Part of the WYNIT deal included hiring Navarre’s president, Ward O. Thomas. “Ward brings a lot of experience to WYNIT,” observes Richichi. “He will run the business from Minneapolis as the executive vice president, Navarre division, WYNIT Distribution.” Thomas’s employment agreement with WYNIT was effective on July 9, when his employment agreement with Navarre ended.

Lewis displayed his talent for selling in high school when he sold ads for the school yearbook and newspaper. He also sold portable calculators, leveraging the first three sales into 200. His career took him to Rochester where he managed an office-equipment company. He also garnered international sales experience working with his father. His move into the wholesale business began with the sale of copier components and supplies. When Canon asked him to become a wholesale distributor, he knew that he “had arrived.” Lewis graduated from the Rochester Institute of Technology in 1976. He resides in Providence.
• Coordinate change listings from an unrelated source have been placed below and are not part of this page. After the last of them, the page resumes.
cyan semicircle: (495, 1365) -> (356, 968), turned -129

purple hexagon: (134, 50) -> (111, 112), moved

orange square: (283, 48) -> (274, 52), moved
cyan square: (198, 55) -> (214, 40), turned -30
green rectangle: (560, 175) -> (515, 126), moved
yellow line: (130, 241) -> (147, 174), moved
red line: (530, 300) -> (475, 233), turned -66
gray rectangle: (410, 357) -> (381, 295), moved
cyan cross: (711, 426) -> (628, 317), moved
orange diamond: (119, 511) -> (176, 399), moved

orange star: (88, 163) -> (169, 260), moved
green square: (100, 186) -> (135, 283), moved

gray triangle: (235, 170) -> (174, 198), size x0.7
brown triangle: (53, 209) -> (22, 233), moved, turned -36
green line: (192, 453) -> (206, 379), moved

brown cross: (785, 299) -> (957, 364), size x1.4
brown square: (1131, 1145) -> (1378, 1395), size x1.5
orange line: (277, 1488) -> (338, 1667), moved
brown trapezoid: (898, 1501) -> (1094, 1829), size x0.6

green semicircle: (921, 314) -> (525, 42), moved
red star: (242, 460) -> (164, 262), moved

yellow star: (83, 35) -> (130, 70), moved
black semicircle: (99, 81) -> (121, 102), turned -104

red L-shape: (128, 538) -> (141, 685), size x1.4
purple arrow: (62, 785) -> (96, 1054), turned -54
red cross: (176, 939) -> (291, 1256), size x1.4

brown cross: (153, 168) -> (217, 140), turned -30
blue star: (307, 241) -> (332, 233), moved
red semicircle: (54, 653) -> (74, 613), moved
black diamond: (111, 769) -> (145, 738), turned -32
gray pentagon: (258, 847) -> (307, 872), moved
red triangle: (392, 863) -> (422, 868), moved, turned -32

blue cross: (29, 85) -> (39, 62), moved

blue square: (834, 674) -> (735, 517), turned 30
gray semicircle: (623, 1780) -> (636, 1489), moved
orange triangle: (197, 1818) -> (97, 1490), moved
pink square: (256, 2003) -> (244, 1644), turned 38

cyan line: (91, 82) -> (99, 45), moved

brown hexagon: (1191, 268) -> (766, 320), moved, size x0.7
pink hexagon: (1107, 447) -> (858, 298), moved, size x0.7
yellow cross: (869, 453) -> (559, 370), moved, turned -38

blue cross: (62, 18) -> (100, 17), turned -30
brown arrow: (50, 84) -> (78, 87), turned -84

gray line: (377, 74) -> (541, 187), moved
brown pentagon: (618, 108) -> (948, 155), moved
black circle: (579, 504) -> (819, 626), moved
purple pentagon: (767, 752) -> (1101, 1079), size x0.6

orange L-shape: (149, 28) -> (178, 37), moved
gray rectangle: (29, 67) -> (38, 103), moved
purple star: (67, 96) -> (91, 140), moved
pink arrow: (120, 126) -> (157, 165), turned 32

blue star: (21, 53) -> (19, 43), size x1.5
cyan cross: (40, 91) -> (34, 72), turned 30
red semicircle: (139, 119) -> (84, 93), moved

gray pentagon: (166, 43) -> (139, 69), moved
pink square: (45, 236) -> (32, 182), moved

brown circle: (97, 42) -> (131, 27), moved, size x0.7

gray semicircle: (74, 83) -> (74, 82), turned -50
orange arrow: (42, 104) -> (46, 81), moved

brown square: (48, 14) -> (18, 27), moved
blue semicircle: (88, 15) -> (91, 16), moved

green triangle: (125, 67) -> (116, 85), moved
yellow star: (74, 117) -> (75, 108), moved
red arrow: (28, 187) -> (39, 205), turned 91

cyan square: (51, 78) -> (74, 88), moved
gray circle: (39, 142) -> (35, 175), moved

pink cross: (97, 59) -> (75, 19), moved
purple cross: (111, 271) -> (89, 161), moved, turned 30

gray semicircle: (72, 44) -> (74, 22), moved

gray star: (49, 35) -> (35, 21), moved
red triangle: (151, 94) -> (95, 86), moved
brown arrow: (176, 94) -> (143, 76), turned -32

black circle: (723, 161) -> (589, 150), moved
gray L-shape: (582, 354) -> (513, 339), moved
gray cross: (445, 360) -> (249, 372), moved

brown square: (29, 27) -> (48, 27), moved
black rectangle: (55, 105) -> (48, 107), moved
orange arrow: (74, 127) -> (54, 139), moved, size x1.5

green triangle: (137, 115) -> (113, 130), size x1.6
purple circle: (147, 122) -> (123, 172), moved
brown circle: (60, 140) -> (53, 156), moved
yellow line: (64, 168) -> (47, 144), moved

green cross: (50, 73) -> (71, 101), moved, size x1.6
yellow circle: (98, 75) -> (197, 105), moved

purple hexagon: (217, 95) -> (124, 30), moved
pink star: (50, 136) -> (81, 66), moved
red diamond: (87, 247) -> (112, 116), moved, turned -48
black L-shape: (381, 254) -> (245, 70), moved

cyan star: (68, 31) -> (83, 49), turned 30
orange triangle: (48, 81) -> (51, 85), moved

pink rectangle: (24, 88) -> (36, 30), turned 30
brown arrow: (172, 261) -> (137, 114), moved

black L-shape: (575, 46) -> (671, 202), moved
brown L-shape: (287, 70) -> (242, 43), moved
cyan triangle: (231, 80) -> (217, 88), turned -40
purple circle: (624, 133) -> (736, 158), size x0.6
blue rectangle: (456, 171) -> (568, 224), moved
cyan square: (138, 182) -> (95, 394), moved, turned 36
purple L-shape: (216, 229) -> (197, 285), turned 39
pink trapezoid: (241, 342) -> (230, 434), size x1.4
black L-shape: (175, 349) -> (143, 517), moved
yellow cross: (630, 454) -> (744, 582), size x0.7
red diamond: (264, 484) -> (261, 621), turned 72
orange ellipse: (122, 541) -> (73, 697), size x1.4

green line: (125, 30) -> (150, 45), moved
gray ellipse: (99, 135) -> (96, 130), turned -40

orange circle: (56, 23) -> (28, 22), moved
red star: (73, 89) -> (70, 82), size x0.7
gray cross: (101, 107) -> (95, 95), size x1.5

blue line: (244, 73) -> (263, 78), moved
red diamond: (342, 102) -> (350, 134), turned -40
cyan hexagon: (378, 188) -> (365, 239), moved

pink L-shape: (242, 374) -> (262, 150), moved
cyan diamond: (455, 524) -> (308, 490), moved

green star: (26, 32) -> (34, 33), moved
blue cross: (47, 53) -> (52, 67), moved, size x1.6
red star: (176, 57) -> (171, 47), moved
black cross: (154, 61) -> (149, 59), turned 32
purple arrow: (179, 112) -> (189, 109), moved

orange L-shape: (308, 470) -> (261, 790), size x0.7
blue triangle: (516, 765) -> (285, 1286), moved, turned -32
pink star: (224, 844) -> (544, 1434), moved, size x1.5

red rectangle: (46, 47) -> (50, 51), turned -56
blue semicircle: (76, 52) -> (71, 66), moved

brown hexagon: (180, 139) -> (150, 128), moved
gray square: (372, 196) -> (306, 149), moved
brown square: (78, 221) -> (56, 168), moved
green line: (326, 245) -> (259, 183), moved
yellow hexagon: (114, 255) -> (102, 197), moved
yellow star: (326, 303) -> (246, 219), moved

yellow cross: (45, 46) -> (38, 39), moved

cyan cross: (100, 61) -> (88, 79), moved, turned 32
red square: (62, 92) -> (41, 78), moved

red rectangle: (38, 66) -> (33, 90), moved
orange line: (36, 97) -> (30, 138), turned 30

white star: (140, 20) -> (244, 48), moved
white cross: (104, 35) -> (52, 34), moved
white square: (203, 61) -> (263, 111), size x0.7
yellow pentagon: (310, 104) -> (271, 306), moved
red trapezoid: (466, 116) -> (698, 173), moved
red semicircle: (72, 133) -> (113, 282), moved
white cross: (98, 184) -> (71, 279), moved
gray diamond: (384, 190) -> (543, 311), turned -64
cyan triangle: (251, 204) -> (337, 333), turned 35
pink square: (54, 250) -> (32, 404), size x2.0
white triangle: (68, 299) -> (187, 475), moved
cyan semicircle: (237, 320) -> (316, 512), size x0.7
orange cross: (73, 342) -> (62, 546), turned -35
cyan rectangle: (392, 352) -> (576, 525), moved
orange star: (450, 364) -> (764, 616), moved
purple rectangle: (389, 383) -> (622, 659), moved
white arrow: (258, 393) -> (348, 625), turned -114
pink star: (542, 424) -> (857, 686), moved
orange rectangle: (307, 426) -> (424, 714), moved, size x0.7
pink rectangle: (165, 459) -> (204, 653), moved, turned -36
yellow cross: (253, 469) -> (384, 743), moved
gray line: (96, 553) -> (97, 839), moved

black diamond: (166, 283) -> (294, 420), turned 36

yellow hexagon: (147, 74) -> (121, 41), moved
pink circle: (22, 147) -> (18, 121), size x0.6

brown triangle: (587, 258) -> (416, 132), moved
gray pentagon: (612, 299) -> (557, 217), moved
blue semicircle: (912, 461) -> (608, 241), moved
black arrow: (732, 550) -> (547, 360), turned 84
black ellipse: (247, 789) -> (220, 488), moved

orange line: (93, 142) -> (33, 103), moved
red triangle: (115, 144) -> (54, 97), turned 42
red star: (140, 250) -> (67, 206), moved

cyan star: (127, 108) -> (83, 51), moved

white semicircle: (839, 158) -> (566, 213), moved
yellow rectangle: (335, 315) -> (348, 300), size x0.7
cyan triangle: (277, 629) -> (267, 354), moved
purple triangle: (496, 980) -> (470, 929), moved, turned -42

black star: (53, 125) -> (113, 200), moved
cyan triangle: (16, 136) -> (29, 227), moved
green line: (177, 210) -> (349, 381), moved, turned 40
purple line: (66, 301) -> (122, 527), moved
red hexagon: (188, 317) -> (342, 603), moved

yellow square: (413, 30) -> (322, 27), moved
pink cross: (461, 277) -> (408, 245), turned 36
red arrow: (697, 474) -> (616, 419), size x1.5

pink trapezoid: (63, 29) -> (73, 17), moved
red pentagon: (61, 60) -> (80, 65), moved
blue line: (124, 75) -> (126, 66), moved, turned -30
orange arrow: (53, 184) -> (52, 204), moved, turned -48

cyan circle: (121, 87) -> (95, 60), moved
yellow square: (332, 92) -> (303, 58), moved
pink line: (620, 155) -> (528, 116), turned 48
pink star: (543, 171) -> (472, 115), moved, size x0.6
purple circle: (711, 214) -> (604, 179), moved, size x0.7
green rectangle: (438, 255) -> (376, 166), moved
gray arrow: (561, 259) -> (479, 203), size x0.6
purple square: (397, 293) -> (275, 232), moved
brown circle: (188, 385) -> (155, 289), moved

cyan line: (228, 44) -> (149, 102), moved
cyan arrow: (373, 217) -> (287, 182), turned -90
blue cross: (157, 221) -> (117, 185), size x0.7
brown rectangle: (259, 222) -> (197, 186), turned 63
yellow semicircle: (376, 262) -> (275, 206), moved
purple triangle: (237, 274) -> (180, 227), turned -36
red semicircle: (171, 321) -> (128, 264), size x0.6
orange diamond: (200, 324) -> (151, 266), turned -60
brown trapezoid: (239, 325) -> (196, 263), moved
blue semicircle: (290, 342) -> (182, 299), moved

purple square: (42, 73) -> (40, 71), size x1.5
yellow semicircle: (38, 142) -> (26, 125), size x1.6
Prior to joining WYNIT, Richichi was the national sales manager at Century Manufacturing and the vice president of sales, marketing, and engineering at SL Industries, before coming the vice president of sales at WYNIT in 1998. Lewis appointed him to the executive vice president position in 2005 before promoting him to COO in 2008. Richichi is responsible for the day-to-day operations of all corporate divisions.